« La Coupe à 10 francs », de Philippe Condroyer : Mèches rebelles
La Coupe à 10 francs, réalisé en 1974 par Philippe Condroyer, met en scène l’esprit de résistance de jeunes travailleurs.
dans l’hebdo N° 1378 Acheter ce numéro
C’est un film tourné en 1974 qui semble avoir été réalisé dans le contexte social d’aujourd’hui. Dans la Coupe à 10 francs, de Philippe Condroyer, étrange petit joyau cinématographique du passé résonnant dans notre présent, on voit des 2 CV, des pantalons patte d’éléphant et des garçons dont les cheveux tombent jusqu’aux épaules, comme cela ne se fait plus guère de nos jours. André (Didier Sauvegrain) est l’un d’eux, qui, avec quelques-uns de ses copains, travaille dans une fabrique de meubles dont le directeur a soudain décrété qu’aucun de ses salariés ne pouvait porter les cheveux longs.
Ceux-ci ne sont pourtant pas les « voyous arrogants » que le patron discerne en eux, qui prôneraient une « licence des mœurs » les entraînant sur « la voie de la pédérastie et de la drogue ». André, en particulier, fils modèle d’une famille vivant en milieu rural, au service d’un comte, amoureux d’une jeune fille sage, Léone (Roseline Villaumé), passe ses heures perdues à peindre. Sa révolte encore juvénile, mais que le cinéaste a d’évidence en sympathie, tient dans le refus de se projeter dans une vie déjà normée, celle de patron qui exploite et humilie ses employés – « tant qu’on vous paye, faites ce qu’on vous dit ». Ou, pire, celle de contremaître aux ordres, qui à l’occasion abuse des femmes travaillant à la fabrique, comme André le découvre fortuitement. Si l’argumentaire du patron semble un peu daté pour un spectateur d’aujourd’hui, il indique à quel point les cheveux longs cristallisent de nombreux fantasmes. Le cinéaste a d’ailleurs joué à plein la dimension emblématique que revêt la chevelure d’André. Ses beaux cheveux blonds symbolisent autant l’esprit de résistance des jeunes que le pouvoir arbitraire et la violence du patron. Une certaine dignité aussi, que « la coupe à 10 francs » chez le peu sympathique M. Jean viendrait annihiler – il n’est qu’à voir ce que la bande de copains pense de l’un des leurs qui, à la première injonction patronale, s’est précipité chez le coiffeur.

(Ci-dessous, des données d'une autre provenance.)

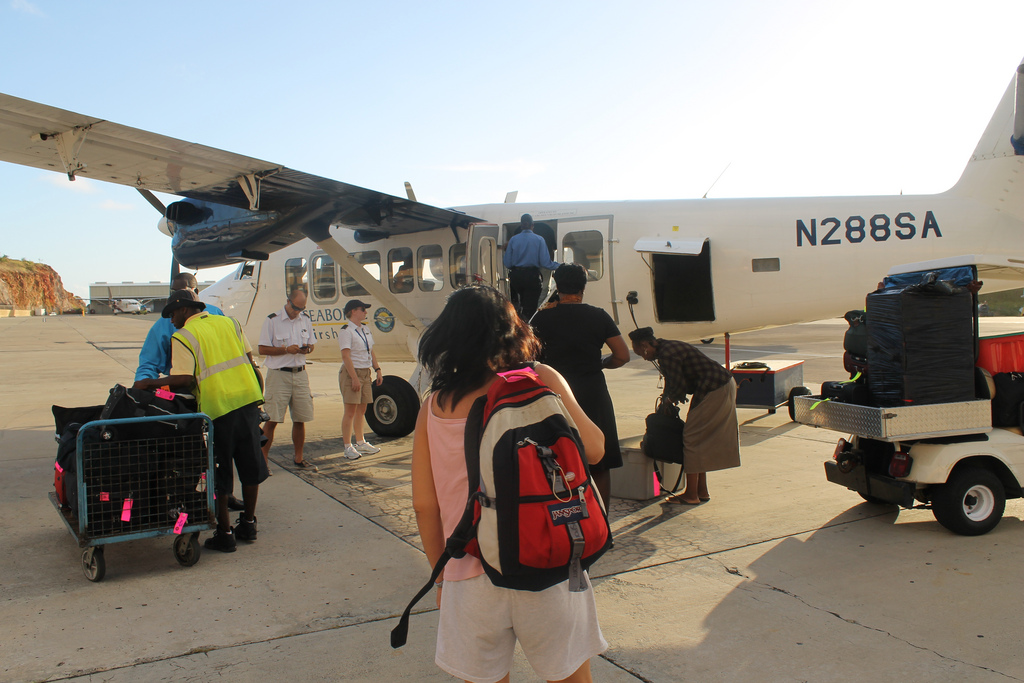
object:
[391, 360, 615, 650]
backpack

À travers cette caractéristique physique – une coiffure –, on ne peut plus visuelle, et le bras de fer engagé à son sujet entre les jeunes et la direction de la fabrique, le film aborde ainsi une somme d’enjeux politiques et sociaux. On note en particulier que le cinéaste n’est pas tendre quant à l’aide qu’André et ses copains pourraient recevoir face à un « ordre » qui n’a rien de légal. Car ceux-ci sont finalement laissés à eux-mêmes, notamment par le délégué syndical, fort en gueule, moins en actes. Toutefois, on aurait tort de s’imaginer un film sec et théorique, concentré sur un message à délivrer, quand on est au contraire frappé par la beauté formelle de nombre de ses plans. Philippe Condroyer, dont c’était là le quatrième long métrage (il n’en réalisera pas d’autre), y laisse aussi passer le souffle de la vie. Grâce à ses comédiens principaux, en particulier Didier Sauvegrain, très convaincant. Grâce aussi à une mise en scène qui n’est jamais appuyée, où, par exemple, les amours d’André et de Léone sont traités avec la même importance – la gravité se mêlant à l’excitation – que les scènes de confrontation dans l’usine. Si le cinéaste s’est inspiré d’un fait divers pour écrire son film, il s’est avant tout attaché à donner une image juste, sans caricature, de jeunes (pas encore majeurs à l’époque) dont l’anticonformisme relève d’une simple aspiration à vivre libre. Il n’a pas non plus éludé combien le monde social pouvait se révéler cruel quand il s’agit de maintenir les hiérarchies établies.